Valente: «Arrivi indispensabili per la nostra società»
Il direttore della Caritas: «Il business fiorisce solamente dove non c’è organizzazione»
BOLZANO «Speriamo che finisca la campagna elettorale e si smetta di compiere atti e usare parole che non rappresentano una strategia realistica».
Commenta così Paolo Valente direttore della Caritas, gli eventi di questi giorni in tema di immigrazione, spezzando ancora una lancia a favore dei più deboli come ha fatto Padre Zanotelli con le sue dichiarazioni di ieri.
Valente, qual è la strada da prendere?
«Le migrazioni esistono e vanno gestite. C’è da elaborare una politica europea e ancora prima quella nazionale dal momento che nel nuovo governo esistono sensibilità molto diverse su questo tema e questo ci mette in ulteriori enormi difficoltà».
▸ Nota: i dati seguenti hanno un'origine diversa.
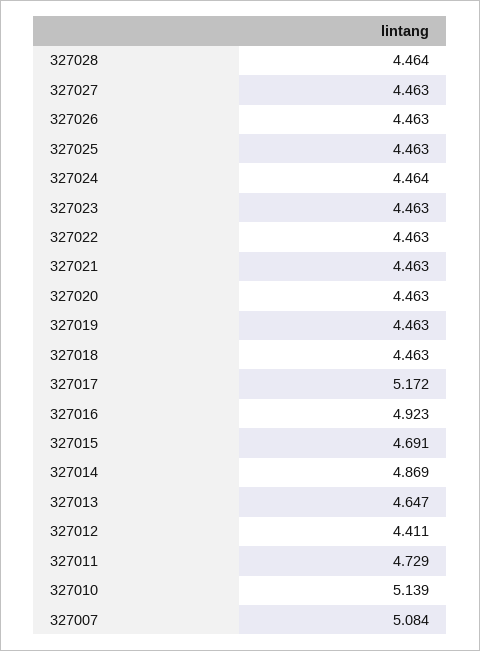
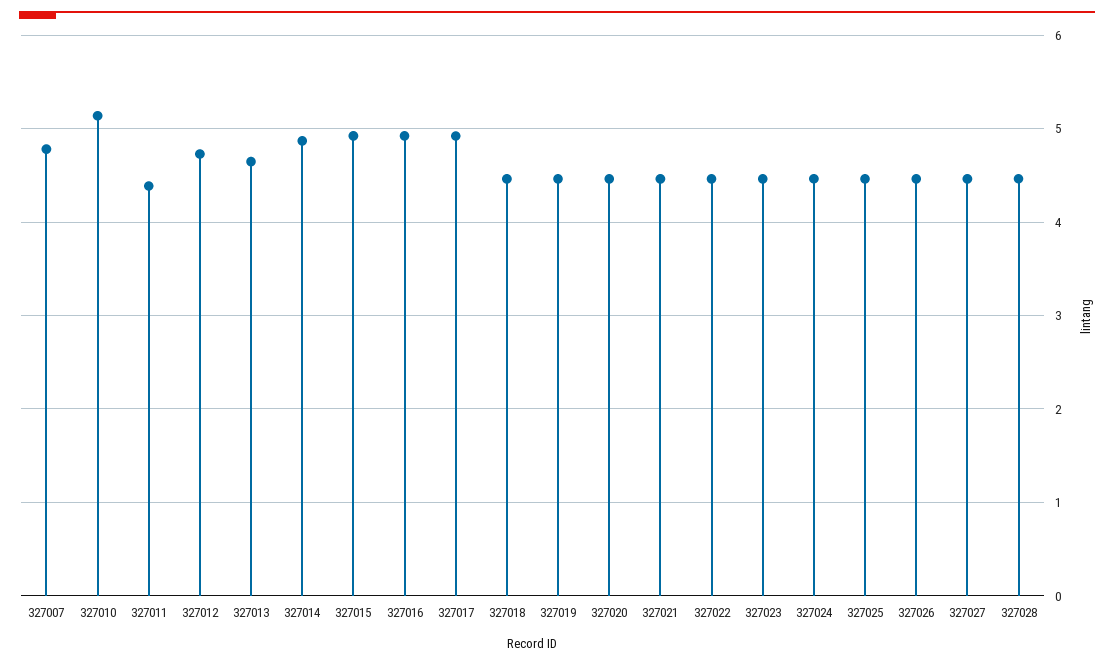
  {
    "327028": 4.464,
    "327027": 4.463,
    "327026": 4.463,
    "327025": 4.463,
    "327024": 4.464,
    "327023": 4.463,
    "327022": 4.463,
    "327021": 4.463,
    "327020": 4.463,
    "327019": 4.463,
    "327018": 4.463,
-   "327017": 5.172,
+   "327017": 4.9,
    "327016": 4.923,
-   "327015": 4.691,
+   "327015": 4.9,
    "327014": 4.869,
    "327013": 4.647,
-   "327012": 4.411,
+   "327012": 4.7,
-   "327011": 4.729,
+   "327011": 4.4,
    "327010": 5.139,
-   "327007": 5.084
+   "327007": 4.8
  }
Ma concretamente cosa bisogna fare?
«Occorre incidere sulla cultura e su un modo diverso di vedere le cose. Qualunque economista o demografo dice che degli immigrati abbiamo bisogno. La Germania dichiara apertamente di aver bisogno di 3-400.000 persone l’anno».
Ma in Italia c’è la disoccupazione...
«È così anche per noi nonostante la disoccupazione perché ci sono molti lavori che l’italiano non vuole fare. Il nostro mercato del lavoro è complesso perché c’è molto sommerso, ma questo non cambia nella sostanza le cose».
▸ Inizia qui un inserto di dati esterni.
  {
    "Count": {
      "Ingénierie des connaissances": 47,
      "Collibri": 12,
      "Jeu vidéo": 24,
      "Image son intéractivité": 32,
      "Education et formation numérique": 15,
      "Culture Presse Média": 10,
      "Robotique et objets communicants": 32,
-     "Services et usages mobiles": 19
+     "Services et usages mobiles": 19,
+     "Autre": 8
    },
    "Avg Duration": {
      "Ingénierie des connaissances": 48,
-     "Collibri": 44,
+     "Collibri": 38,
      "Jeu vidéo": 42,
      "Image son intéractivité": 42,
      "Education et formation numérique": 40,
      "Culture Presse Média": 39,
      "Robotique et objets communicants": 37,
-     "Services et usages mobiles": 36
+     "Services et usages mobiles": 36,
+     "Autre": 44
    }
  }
Molto accusano le organizzazioni come la sua e le Ong di fare un business sui profughi. Come risponde?
«Il business dell’accoglienza c’è dove non c’è organizzazione. Qui da noi non è possibile perché siamo finanziati al 95% e il restante 5% dobbiamo documentarlo fino all’ultimo euro. Non possiamo imbrogliare. Qui abbiamo un Commissariato del Governo e una Provincia che tengono le redini del discorso e delle organizzazioni di volontariato rodate (Caritas, CRI e Volontarius ndr). In altre prefetture non hanno un territorio che risponde bene come il nostro e sono stati costretti a prendere ciò che capita».
L’Austria ora respinge anche i profughi che le competerebbero. Cosa ne pensa?
«Qui si che si tratta di business. In Austria come in altri Paesi europei alcuni partiti politici hanno scoperto che il business immigrazione porta voti e fa andare al governo e non hanno esitato a cavalcare la tigre».
Come se ne viene fuori?
«Non posso che ripetermi. C’è molta retorica in tutto questo se si pensa all’importanza che gli stranieri hanno per la nostra economia, anche per quella dell’Alto Adige dove ci sono 47.000 immigrati che lavorano. Alcuni settori crollerebbero se non ci fossero gli immigrati. Noi inoltre abbiamo una natalità prossima allo zero per cui di un’immigrazione gestita e ben organizzata, abbiamo solo bisogno. Gli stranieri che sono integrati e pagano le tasse nel nostro paese sono molti e sono loro quelli che dobbiamo guardare, non quelli che vediamo per le strade, tenuti spesso nella clandestinità per convenienza di chi li sfrutta».
In che termini?
«È abbastanza illusorio pensare che una persona possa entrare in Italia solo se ha già un contratto di lavoro».